To-do item: Please show every line in the entries below that includes the word "wire".

★ ★ ★ ★ ★

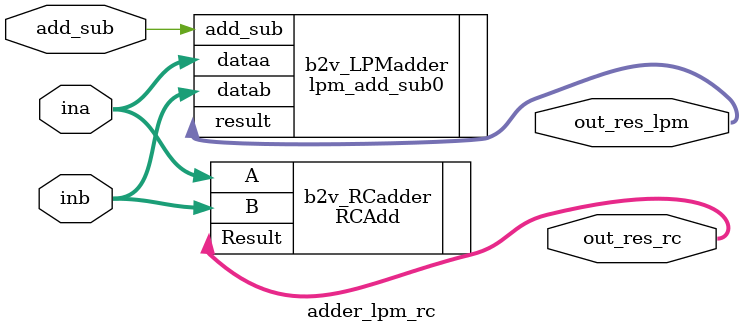
<source format=v>


module adder_lpm_rc(
	add_sub,
	ina,
	inb,
	out_res_lpm,
	out_res_rc
);


input wire	add_sub;
input wire	[7:0] ina;
input wire	[7:0] inb;
output wire	[7:0] out_res_lpm;
output wire	[7:0] out_res_rc;






lpm_add_sub0	b2v_LPMadder(
	.add_sub(add_sub),
	.dataa(ina),
	.datab(inb),
	.result(out_res_lpm));


RCAdd	b2v_RCadder(
	.A(ina),
	.B(inb),
	.Result(out_res_rc));


endmodule

</source>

★ ★ ★ ★ ★

Result below:
input wire	add_sub;
input wire	[7:0] ina;
input wire	[7:0] inb;
output wire	[7:0] out_res_lpm;
output wire	[7:0] out_res_rc;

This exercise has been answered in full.